The Solicitor's problem however, was that the Judge had heard the partner cross examined and had rejected that account of the written exchanges and events post-CFA (including those summarised above). The CA could not conclude that he had been wrong to do so.
The key finding in relation to reliance and unconscionability was that the Solicitor knewall along (including from the 2006 emails) that the Client would never have instructed him, other than on a recoveries basis. There was therefore clear reliance by the Client on the understanding, and it was unconscionable for the Solicitor to later seek to rely on the literal terms of the CFA.
There is a salutary warning here for any solicitor conducting a claim on a CFA. While it may be good business to be flexible about payment, it is important not to lose contractual rights. There are at least three obvious solutions; (1) to ensure the client understands the terms of the CFA in the first place, (2) to be clear in client communications regarding fee forbearance that they are without prejudice to your rights under the CFA, and (3) to include suitable entire agreement and anti-waiver provisions in the CFA.
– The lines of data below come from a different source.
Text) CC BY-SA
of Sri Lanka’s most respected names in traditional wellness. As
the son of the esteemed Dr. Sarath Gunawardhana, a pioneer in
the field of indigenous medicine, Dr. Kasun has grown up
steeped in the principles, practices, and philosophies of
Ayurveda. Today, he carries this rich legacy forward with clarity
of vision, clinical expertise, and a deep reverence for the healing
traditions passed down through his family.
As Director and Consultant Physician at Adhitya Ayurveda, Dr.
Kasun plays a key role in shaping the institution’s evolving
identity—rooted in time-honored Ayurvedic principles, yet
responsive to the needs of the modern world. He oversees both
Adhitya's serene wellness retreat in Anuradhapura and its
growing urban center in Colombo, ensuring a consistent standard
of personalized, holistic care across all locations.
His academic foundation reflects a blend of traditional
Undue Influence and Breach of Duty
For good measure the Judge upheld the Client's argument that in failing expressly to draw the changed nature of the Client's liability under the CFA to his attention, given the different terms to those agreed in 2006 for the general retainer, the CFA had been entered pursuant to presumed undue influence (and presumably was therefore voidable), and/or any additional liability of the Client arose from an actionable breach of common law or fiduciary duty by the Client.
The CA did not deal with these points as it was unnecessary. However Briggs LJ had "considerable reservations about them". It would therefore seem unwise to place too much weight on these additional conclusions, which probably turn largely on the facts in any event.
The content of this article is intended to provide a general guide to the subject matter. Specialist advice should be sought about your specific circumstances.